Shamrock was rumored to fight Englishman Steve McDonald at UFC 75,[70] but he was ultimately released from his UFC contract in June 2007. Shamrock stated that the UFC released him solely because of his decision to coach in the International Fight League.[71] Shamrock then engaged in a feud with White in the media and ultimately sued the UFC for breach of contract, citing that he had one fight left on his deal that the UFC had to honor.[71] Shamrock ultimately lost his suit against the UFC and was ordered by the court to pay Zuffa’s attorney fees, totaling $175,000.[72]

Post-UFC career (2007–2019)

Various promotions

In early 2007, Shamrock became the coach of the Nevada Lions for the International Fight League (IFL). Roy Nelson, one of Shamrock’s fighters, was the reigning IFL Heavyweight Champion when the league was bought out and disbanded.

On March 8 at the Cage Rage 25, Shamrock fought Robert Berry, but lost in the first round by Technical knockout due to punches.[73] It was announced on August 25 that Shamrock’s next opponent would be Kimbo Slice at Elite XC Saturday Night Fight Special on October 4, 2008. Shamrock, however, was injured before the match and could not compete for at least 45 days.[74]

Ken Shamrock Productions co-promoted an event with War Gods on February 13, 2009, in which Ken fought in the main event against 6’6, 380 lb. Ross Clifton. Shamrock knocked Clifton down with a right hand and finished him via arm bar from side control in the first round.[75] Shamrock was then scheduled to fight Bobby Lashley, but tested positive for steroids after the Clifton fight and received a one-year suspension. Shamrock’s attorney and former manager Rod Donohoo said Shamrock adamantly denied the allegations.

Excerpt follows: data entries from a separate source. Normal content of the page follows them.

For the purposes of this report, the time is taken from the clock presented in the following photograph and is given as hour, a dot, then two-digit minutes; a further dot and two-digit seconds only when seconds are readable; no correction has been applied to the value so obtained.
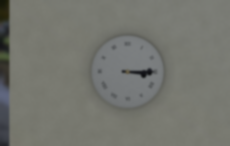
3.15
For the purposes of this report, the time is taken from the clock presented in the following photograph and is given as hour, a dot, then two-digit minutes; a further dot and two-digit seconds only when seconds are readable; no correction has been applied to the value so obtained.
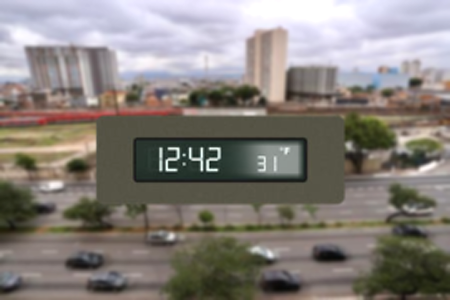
12.42
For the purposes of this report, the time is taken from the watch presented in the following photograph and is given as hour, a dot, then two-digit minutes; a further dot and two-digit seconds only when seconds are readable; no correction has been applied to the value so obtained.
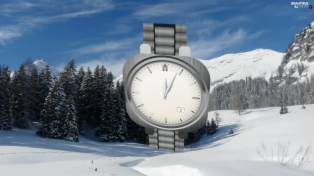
12.04
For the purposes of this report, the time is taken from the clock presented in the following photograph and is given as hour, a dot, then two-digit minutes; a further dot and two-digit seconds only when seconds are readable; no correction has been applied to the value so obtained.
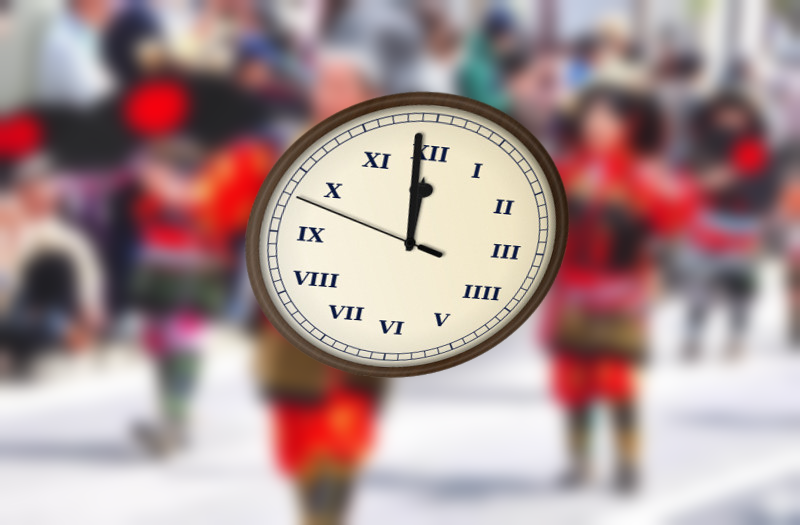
11.58.48
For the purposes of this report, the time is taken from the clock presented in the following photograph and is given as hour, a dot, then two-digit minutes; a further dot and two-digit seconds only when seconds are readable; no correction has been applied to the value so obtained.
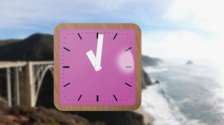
11.01
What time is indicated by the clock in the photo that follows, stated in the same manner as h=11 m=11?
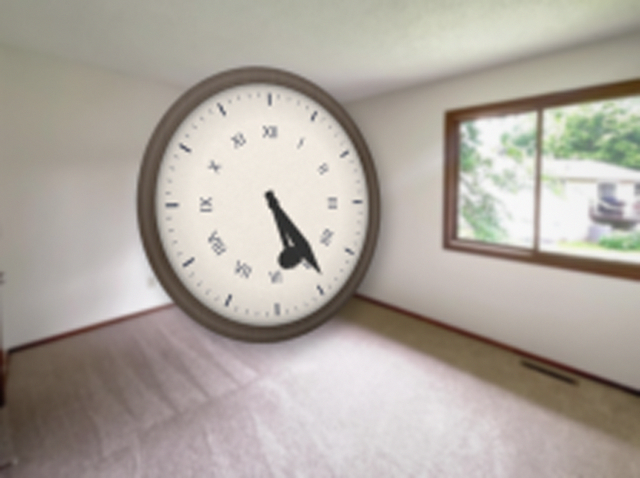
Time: h=5 m=24
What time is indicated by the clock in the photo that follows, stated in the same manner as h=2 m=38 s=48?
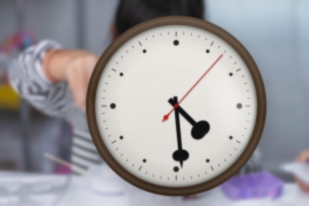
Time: h=4 m=29 s=7
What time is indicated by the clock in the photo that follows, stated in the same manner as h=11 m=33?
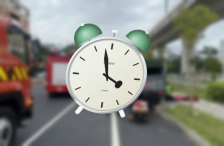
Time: h=3 m=58
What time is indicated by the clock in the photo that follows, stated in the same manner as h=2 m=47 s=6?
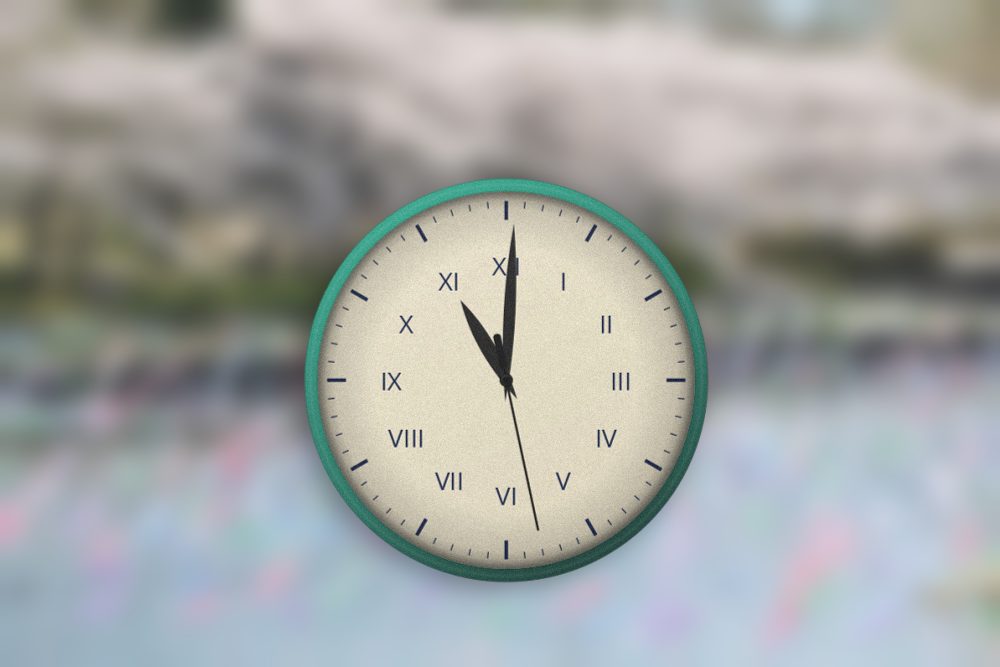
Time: h=11 m=0 s=28
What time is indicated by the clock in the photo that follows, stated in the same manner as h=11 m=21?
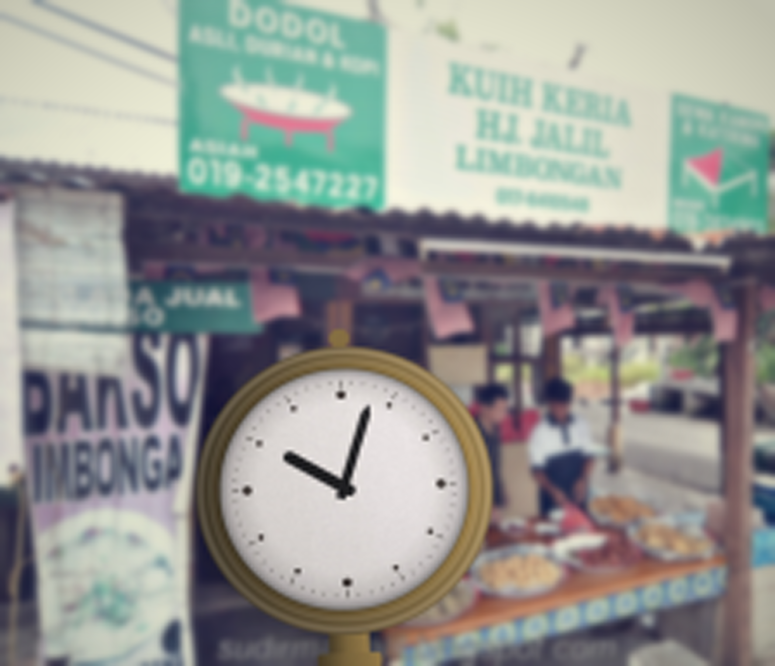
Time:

Shamrock faced Pedro Rizzo on July 18, 2010, at an event called Impact Fighting Championships in Sydney, Australia. Shamrock lost by TKO due to leg kicks. His next fight was against Johnathan Ivey for the USA MMA promotion on October 16, 2010. Shamrock earned a unanimous decision against Ivey, with all three judges scoring the bout 30-27. He then fought Mike Bourke on November 25, 2010, in Durban, South Africa for the King of the Cage promotion. Shamrock knocked Bourke down with a punch but was injured shortly after during a scramble and subsequently lost the bout via TKO (injury) in the first round, as he was unable to continue due to a leg injury.[76]

Shamrock was scheduled to face Antony Rea at WEF 46 on April 22, 2011. Ken withdrew from the fight with Rea due to a staph infection.[77] Shamrock was also planning on returning to MMA to take on Ian Freeman for ‘The Legends World Title’ on July 27 at the Keepmoat Stadium in Doncaster, England.[78] The fight with Freeman was cancelled due to contractual issues on Shamrock’s part.

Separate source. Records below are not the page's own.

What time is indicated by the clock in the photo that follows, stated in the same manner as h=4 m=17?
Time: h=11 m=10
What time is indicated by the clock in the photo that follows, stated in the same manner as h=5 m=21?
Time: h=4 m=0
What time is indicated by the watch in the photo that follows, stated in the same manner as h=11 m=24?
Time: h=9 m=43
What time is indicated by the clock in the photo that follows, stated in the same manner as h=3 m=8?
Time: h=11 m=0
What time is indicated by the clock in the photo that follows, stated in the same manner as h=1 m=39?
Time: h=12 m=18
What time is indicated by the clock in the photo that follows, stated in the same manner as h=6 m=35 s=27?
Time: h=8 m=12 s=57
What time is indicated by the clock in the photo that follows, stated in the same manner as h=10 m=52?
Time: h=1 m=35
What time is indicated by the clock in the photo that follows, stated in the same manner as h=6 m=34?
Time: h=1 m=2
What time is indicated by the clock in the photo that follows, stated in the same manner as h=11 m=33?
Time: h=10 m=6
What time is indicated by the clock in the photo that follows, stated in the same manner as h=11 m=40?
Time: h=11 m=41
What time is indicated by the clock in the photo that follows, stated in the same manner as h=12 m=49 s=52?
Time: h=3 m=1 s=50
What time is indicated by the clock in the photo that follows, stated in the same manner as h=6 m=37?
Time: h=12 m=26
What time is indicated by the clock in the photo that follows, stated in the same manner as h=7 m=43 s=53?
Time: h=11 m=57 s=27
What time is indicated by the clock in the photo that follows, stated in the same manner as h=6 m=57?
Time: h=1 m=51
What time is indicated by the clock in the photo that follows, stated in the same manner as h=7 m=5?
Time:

On January 8, 2015, Shamrock announced that he would fight James Quinn in the United Kingdom in a Bare Knuckle Boxing match. The match was set for April 2015, but never took place.[79]

Bellator MMA

On February 27, 2015, during Bellator 134, it was announced that Ken would return to fight Kimbo Slice at Bellator 138 on June 19, 2015. During the fight, Shamrock had managed to take Slice down twice and the second time establish a rear naked choke. Slice refused to tap, however, and eventually wriggled free from the submission and was able catch Shamrock with one of his trademark powerful right hooks resulting in a TKO loss for Shamrock at 2:22 in the first round.

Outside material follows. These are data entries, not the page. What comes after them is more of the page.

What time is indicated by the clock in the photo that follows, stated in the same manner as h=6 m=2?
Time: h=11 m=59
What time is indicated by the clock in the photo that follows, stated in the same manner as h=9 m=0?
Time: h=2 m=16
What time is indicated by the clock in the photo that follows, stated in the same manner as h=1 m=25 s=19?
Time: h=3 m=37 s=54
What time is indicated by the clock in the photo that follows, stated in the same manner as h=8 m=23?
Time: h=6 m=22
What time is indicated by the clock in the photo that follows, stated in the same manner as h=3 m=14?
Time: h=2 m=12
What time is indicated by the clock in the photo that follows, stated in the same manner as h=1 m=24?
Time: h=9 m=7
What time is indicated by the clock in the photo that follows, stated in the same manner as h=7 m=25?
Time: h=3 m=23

At Bellator 145, it was announced that Shamrock would face rival Royce Gracie in a trilogy fight on February 19, 2016, at Bellator 149, almost 21 years after their most recent fight.[80] Gracie won the fight in the first round after taking Shamrock down and ending it with hammerfists. The win, however, was not without controversy as replays showed that Gracie landed an illegal groin strike to Shamrock, which resulted in him taking his opponent down. With the referee not stopping the bout, it was officially ruled a TKO victory for Gracie, the first of his MMA career. The fight ended at 2:22, exactly the same time as Ken Shamrock’s earlier fight against Kimbo Slice. On March 11, 2016, it was revealed by Texas Combat Sports commission that Shamrock had failed his pre-fight drug test. His licence to fight was revoked.[81]